Abstract: TH-PO0591
Intermingled Autoimmune Kidney Disease with Genetic Disorders: A Case of Membranous Glomerulonephritis and Alport Syndrome Coexistence
Session Information
- Monogenic Kidney Diseases: Glomerular
November 06, 2025 | Location: Exhibit Hall, Convention Center
Abstract Time: 10:00 AM - 12:00 PM
Category: Genetic Diseases of the Kidneys
- 1201 Genetic Diseases of the Kidneys: Monogenic Kidney Diseases
Authors
- Elfadawy, Nissreen, University Hospitals Health System, Cleveland, Ohio, United States
- Kapp, Meghan, University Hospitals Health System, Cleveland, Ohio, United States
- Ali, Sundus, University Hospitals Health System, Cleveland, Ohio, United States
Introduction
Proteinuria serves as a critical clinical indicator of renal dysfunction, warranting thorough investigation.This case examines a patient initially presenting with nephrotic syndrome subsequently diagnosed with biopsy proven PLA2R membranous nephropathy and later identified as having Alport syndrome . The co-existence of MGN and AS presents a unique diagnostic challenge.
Case Description
A 48-year-old male presented for evaluation for uncontrolled hypertension, microscopic hematuria, and nephrotic syndrome.His Scr of 1.27 mg/dL, albuminuria of 3.4 g/24 hr, and proteinuria of 7 g/24 hr.

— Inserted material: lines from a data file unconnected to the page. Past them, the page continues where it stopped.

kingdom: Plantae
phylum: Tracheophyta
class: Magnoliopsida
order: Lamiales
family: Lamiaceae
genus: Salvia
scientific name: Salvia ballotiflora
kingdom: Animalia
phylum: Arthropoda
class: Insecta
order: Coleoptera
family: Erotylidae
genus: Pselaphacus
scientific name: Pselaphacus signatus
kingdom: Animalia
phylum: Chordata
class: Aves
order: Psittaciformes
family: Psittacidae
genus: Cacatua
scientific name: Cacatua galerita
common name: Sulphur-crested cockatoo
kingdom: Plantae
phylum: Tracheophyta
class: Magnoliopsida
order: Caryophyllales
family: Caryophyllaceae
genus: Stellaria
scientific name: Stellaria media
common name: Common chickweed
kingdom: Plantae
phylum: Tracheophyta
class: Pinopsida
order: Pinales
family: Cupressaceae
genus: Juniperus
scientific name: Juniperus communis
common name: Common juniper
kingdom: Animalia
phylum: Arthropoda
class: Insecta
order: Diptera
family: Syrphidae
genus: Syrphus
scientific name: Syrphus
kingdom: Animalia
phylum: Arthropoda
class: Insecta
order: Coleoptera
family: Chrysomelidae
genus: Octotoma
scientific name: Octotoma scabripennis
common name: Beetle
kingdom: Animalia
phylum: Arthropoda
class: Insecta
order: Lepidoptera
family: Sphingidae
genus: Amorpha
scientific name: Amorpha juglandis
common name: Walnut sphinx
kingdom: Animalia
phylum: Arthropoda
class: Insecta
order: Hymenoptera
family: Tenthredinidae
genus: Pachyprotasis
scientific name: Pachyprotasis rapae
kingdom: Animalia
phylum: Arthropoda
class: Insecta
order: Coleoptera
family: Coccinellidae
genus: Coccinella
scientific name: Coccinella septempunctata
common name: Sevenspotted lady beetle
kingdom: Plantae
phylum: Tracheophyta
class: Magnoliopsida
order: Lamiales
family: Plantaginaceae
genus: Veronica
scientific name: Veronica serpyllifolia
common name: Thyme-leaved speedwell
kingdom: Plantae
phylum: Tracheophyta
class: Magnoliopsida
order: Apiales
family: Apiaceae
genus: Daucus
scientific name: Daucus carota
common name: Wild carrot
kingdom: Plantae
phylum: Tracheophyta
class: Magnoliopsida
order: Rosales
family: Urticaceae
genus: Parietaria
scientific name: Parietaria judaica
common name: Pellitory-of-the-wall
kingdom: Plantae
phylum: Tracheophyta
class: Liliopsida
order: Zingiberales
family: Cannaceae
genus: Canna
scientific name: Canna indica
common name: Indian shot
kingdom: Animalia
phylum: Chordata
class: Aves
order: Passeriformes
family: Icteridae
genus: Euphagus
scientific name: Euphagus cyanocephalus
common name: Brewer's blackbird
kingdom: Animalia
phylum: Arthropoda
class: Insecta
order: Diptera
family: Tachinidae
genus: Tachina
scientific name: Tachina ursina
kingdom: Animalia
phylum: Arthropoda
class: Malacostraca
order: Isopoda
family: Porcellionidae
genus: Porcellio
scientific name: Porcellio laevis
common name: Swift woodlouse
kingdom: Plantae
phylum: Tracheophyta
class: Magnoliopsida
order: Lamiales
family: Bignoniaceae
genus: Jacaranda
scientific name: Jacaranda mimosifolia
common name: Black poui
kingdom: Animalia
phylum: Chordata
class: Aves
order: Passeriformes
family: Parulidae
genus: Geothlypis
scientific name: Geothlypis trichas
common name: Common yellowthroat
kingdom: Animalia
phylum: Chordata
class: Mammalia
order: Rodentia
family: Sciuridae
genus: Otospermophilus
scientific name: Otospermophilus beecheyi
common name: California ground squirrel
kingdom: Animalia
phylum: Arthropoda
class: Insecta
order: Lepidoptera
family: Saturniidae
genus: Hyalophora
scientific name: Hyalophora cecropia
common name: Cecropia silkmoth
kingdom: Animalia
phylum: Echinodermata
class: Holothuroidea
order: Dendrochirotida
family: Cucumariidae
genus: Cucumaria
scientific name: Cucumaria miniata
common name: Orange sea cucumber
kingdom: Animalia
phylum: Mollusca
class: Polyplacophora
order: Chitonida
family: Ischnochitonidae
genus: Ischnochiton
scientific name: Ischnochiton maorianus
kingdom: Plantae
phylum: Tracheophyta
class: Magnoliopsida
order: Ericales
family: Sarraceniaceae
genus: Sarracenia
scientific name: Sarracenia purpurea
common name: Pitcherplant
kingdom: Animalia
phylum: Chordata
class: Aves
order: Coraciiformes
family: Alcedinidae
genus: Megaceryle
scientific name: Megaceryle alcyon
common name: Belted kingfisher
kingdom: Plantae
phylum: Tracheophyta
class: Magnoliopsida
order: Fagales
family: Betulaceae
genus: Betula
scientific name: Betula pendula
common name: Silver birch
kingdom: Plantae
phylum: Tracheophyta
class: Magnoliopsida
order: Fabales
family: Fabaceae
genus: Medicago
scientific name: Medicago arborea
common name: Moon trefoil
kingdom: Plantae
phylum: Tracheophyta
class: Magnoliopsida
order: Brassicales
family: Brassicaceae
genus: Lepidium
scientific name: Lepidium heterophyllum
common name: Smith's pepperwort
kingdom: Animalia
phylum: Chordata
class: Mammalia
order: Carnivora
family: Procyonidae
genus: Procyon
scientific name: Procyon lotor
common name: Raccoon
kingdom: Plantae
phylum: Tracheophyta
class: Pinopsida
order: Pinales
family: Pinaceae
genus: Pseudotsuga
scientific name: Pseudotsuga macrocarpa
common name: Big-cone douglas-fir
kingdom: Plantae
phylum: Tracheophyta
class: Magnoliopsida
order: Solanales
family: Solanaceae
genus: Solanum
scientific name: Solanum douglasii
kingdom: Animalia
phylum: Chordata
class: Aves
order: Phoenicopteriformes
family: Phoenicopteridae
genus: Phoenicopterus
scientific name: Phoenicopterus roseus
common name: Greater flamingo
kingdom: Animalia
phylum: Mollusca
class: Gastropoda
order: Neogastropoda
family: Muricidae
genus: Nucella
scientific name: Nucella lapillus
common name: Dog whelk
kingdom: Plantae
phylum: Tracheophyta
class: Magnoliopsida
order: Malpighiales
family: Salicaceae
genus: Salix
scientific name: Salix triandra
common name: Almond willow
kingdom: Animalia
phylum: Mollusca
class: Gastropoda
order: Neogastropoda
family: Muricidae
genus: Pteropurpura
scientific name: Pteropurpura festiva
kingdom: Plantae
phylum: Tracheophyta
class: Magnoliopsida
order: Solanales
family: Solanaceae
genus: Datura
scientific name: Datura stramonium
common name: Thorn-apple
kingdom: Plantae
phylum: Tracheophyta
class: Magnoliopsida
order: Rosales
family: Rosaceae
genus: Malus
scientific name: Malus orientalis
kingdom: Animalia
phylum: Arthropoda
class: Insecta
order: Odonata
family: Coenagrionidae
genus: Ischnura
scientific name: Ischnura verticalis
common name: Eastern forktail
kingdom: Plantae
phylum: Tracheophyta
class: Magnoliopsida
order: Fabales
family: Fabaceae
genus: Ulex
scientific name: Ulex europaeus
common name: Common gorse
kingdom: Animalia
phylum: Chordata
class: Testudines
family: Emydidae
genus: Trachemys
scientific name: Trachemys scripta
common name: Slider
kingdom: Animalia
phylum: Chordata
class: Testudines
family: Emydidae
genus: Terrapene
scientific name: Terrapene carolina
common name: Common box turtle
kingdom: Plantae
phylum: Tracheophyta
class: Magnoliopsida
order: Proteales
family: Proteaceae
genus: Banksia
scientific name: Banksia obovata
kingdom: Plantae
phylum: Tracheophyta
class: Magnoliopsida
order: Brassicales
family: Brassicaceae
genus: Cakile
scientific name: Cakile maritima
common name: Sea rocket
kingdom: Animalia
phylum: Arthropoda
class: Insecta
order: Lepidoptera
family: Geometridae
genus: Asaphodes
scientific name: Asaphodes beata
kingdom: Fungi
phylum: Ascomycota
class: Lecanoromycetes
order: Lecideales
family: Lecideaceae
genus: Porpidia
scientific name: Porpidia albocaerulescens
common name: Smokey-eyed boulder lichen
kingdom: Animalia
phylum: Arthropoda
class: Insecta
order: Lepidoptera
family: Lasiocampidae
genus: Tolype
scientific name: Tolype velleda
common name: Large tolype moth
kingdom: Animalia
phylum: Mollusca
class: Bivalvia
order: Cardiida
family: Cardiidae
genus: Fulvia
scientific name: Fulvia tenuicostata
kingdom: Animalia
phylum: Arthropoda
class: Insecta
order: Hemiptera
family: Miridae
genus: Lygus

Positive anti-PLA2R ab along with renal biopsy, confirmed MGN. He failed Tacrolimus due to worsening SCr 3.1 mg/dL. He received Rituximab with Ponticelli protocol (Cyclophosphamide /prednisone). Anti-PLA2R turned negative but nephrotic range proteinuria persists. The decision was made to send NATERAR gene test which confirmed autosomal dominant COL4A3 Alport syndrome. Looking back at his initial kidney biopsy, some degree of collagen disorder was noticed. Patient was referred for clinical trial and continued Rituximab infusion with subsequent improvement to Scr 1.5 mg/dL and albuminuria improved to <0.5 g/g. He remained to be on RAASi and SGLT2i.
Discussion
MGN and AS are distinct renal conditions with differing etiologies, yet their coexistence presents a complex diagnostic and therapeutic challenge. MGN is characterized by subepithelial IC deposition, whereas Alport involves COL4A mutations, leading to defective type IV collagen and progressive GBM damage. The presence of anti-PLA2R ab supports primary MGN, but structural BM abnormalities in AS may influence disease progression and resistance to medical intervention. Diagnosis requires biopsy, serologic testing, and genetic analysis to differentiate immune-driven injury from hereditary dysfunction. Treatment strategies, including immunosuppression (Ponticelli protocol, rituximab), RAASi, and SGLT2i. This case highlights multidisciplinary approaches in complex glomerular disease presentations.